Cooler-than-expected U.S. inflation data on Tuesday helped reset market expectations for how quickly the U.S. Federal Reserve will cut rates and has weighed on the dollar, which is on track for a 1.6 percent weekly fall—its biggest since mid-July.

The dollar index was down 0.3 percent on the day at 104.1, while the euro edged up 0.1 percent to $1.08665 after data confirmed year-on-year inflation in the eurozone slowed sharply in October.

The yen—which has been punished broadly by dollar strength—broke the 150 mark versus the dollar for the first time in nearly two weeks. The dollar lost as much as 1 percent versus the Japanese currency and was last down 0.9 percent at 149.320 yen.

Lee Hardman, currency analyst at MUFG, said the yen’s strength reflected the fact that “contracting growth concerns are rising” globally, adding that Japanese terms of trade were less impacted by falling energy prices.

Weaker-than-expected retail sales figures in Britain on Friday added to a slew of negative indicators this week, with the pound edging up 0.2 percent to $1.2435.

Sluggish data globally has raised concerns about economic prospects, but also suggests central banks may be winning in their fight against soaring prices.

Futures markets were pricing in about 100 basis points (bps) of cuts to U.S. interest rates next year on Friday, moves that have contributed to dollar weakness.

Currency analysts at ING said in a note that the dollar had entered a “consolidative phase” and that a “clear and immediate catalyst” for further euro gains in particular was not obvious.

Money markets have also nearly fully priced 100 bps of rate cuts in the euro zone next year.
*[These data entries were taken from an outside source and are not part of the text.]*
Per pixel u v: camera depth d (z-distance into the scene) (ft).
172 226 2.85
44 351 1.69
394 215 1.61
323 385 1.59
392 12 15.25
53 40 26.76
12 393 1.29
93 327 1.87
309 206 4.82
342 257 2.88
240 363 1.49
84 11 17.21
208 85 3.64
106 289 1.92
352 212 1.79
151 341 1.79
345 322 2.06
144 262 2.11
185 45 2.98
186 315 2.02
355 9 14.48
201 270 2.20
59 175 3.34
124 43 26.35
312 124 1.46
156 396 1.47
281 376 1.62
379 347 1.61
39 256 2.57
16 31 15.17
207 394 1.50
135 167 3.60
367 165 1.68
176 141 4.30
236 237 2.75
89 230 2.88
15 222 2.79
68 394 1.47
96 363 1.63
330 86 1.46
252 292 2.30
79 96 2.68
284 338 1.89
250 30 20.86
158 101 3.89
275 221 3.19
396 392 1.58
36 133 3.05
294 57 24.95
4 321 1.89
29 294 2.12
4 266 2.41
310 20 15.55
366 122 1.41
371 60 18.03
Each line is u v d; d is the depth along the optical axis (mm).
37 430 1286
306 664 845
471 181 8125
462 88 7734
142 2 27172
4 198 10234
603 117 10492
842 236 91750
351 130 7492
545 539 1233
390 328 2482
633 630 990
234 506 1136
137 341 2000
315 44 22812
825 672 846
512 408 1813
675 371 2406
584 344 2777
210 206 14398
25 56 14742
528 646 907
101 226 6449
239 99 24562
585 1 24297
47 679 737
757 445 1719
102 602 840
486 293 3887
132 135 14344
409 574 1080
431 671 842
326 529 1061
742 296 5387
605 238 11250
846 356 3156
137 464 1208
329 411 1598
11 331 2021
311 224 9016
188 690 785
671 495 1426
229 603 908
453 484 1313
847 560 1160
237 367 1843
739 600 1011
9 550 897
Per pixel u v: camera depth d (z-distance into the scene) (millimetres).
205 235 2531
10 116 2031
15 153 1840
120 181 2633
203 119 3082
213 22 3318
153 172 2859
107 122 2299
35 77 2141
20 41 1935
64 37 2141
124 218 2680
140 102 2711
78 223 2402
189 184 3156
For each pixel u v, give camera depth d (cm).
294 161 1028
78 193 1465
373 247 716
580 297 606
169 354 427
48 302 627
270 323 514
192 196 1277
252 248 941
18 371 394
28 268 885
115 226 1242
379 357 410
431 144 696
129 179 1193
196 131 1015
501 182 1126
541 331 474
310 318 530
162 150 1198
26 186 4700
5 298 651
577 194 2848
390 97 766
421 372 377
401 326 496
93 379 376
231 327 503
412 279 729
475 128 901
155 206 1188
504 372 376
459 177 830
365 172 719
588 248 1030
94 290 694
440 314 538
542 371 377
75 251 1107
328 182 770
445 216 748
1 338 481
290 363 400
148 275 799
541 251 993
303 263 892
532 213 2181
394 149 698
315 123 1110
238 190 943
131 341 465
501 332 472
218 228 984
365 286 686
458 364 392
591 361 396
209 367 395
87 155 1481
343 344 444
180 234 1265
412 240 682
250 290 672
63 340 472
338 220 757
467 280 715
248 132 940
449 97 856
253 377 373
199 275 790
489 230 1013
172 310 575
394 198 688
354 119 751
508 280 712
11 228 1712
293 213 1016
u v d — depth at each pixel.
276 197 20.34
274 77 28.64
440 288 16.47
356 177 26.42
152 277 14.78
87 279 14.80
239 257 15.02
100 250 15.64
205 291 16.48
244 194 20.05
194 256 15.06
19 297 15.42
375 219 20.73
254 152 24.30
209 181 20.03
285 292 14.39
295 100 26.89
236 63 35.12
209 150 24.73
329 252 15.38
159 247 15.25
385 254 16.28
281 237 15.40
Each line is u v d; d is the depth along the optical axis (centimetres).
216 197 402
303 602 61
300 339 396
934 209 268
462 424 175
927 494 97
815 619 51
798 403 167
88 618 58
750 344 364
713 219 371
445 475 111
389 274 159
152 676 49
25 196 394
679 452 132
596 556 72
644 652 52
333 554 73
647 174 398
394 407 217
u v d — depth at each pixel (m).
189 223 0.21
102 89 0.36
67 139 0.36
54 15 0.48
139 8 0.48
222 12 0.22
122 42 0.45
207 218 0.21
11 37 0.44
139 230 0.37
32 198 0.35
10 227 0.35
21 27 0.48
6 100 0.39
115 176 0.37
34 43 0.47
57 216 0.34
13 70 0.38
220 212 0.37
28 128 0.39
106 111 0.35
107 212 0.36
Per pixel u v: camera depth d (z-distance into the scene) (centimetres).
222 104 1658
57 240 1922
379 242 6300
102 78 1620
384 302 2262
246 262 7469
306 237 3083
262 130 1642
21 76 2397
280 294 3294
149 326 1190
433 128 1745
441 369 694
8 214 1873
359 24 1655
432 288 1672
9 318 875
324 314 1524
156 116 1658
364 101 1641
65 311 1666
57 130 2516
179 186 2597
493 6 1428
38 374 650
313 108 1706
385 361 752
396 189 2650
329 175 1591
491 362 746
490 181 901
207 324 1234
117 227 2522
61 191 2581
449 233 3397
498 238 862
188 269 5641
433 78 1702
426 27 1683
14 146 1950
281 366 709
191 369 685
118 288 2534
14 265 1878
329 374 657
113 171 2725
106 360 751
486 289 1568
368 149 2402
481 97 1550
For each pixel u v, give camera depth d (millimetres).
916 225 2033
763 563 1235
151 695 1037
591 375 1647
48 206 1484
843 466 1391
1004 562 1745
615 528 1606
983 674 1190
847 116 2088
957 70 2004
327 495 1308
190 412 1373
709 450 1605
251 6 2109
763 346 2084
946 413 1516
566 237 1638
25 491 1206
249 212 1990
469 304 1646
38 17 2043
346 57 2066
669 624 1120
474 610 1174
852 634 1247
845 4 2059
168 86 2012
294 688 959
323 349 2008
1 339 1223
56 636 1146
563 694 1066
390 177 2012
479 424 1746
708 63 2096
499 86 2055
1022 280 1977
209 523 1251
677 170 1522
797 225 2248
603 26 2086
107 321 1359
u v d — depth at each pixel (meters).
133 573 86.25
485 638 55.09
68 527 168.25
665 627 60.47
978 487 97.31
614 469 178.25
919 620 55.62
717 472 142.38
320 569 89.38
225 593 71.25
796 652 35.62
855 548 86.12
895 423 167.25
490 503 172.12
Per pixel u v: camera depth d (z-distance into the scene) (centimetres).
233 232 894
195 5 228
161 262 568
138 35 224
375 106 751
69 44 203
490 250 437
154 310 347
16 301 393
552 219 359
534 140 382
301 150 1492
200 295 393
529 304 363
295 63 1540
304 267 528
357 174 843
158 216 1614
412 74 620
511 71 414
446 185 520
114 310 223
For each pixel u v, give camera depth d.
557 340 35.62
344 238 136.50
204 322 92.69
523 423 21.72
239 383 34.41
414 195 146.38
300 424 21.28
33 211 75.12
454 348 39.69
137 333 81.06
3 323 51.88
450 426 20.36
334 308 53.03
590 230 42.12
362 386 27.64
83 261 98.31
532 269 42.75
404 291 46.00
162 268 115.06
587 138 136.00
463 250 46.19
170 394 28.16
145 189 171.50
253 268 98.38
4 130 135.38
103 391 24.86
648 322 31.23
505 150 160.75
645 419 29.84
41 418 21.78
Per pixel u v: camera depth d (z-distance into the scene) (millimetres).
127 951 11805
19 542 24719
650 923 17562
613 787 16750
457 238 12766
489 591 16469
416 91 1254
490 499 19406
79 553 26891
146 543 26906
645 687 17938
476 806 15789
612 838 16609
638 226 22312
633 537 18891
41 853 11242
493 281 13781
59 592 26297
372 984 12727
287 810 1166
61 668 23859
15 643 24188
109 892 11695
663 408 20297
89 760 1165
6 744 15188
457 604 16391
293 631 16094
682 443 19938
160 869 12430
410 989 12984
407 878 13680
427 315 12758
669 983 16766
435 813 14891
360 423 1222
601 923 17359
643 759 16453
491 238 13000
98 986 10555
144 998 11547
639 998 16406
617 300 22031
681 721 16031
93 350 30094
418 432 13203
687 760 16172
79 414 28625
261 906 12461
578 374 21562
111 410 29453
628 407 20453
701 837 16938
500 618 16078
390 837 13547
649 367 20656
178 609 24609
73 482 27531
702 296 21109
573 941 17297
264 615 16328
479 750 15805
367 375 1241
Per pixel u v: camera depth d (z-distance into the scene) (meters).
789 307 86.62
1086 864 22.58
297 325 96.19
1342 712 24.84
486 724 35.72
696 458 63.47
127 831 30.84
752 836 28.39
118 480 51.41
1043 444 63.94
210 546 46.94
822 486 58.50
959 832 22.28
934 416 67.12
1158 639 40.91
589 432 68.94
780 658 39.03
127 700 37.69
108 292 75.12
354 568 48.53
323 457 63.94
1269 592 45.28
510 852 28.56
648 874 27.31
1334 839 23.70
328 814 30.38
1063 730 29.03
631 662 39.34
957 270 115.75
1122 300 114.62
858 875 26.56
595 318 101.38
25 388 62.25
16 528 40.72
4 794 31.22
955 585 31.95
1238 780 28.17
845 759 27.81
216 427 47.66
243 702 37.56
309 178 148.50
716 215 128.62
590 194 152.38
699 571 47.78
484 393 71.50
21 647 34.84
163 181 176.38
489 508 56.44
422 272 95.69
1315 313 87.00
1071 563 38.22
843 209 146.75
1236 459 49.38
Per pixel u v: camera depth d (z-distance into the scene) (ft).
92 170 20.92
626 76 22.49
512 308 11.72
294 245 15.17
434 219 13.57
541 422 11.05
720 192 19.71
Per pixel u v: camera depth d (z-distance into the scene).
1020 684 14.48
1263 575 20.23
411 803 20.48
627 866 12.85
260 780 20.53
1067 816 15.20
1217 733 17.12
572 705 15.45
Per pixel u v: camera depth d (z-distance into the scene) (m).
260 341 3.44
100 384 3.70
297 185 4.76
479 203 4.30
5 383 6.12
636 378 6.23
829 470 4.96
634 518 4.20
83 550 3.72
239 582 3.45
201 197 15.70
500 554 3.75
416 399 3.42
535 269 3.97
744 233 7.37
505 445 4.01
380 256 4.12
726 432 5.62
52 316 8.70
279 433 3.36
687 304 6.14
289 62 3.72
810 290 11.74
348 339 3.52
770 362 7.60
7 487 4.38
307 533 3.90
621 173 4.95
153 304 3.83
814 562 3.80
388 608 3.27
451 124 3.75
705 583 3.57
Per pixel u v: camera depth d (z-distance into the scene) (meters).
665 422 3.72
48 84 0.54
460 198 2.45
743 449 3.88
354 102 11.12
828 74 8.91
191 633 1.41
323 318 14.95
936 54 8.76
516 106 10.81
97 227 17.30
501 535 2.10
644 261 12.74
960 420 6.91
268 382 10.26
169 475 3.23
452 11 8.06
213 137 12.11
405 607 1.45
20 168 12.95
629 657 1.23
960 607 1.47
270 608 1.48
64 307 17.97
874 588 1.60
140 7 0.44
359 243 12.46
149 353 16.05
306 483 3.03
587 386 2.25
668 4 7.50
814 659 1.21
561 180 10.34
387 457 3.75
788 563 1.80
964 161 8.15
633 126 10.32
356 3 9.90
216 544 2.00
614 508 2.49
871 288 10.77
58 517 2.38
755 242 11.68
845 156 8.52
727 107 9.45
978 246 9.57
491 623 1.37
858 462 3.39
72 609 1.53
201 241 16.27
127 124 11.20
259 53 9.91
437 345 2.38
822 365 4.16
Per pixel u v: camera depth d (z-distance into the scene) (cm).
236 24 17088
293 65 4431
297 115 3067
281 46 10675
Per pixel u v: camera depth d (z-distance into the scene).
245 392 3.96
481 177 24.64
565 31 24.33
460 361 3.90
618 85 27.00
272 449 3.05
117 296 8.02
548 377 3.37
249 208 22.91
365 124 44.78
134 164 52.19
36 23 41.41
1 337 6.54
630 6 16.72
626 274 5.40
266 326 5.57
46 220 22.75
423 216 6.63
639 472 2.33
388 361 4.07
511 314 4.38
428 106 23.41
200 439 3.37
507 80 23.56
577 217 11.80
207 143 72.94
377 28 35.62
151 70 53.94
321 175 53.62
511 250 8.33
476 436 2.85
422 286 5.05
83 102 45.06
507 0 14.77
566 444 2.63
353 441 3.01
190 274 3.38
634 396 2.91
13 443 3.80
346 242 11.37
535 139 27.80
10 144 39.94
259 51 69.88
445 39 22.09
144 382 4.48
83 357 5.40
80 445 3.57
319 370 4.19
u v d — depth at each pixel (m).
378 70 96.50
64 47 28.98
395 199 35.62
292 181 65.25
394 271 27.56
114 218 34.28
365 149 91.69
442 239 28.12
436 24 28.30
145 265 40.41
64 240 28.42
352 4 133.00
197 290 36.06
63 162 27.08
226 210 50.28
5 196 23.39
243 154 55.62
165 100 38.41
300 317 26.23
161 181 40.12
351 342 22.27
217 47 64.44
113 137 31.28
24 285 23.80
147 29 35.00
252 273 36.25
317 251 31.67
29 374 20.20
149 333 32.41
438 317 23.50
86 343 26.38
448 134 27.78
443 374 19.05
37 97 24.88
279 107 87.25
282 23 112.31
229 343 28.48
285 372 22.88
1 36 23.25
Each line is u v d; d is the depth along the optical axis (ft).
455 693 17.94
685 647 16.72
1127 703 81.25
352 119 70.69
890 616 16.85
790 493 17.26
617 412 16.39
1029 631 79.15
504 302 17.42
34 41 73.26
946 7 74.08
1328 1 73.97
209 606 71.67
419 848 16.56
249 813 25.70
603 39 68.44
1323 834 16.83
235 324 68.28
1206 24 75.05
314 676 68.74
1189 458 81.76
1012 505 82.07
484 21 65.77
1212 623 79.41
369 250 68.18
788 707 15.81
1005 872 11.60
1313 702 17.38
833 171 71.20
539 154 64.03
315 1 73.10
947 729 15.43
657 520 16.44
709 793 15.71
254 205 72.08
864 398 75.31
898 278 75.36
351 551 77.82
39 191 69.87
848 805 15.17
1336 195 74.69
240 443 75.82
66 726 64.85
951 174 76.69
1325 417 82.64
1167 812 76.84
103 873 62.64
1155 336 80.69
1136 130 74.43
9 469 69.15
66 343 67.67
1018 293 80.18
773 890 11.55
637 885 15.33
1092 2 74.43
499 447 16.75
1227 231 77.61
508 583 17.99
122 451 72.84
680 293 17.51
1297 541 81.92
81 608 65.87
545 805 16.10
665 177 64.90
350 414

Nonetheless, European Central Bank (ECB) policymaker Robert Holzmann said on Friday the bloc must stand ready to raise interest rates again if necessary.

ECB President Christine Lagarde said earlier in the day that the EU needs a capital markets union, adding that neither heavily indebted governments nor banks can come up with the money needed to make the bloc more productive and independent.

U.S. housing starts data is due later on Friday, with several Federal Reserve policymakers also due to make public comments. In cryptocurrencies, bitcoin is set to snap a four-week winning streak with a 1.9 percent weekly fall to $36,408.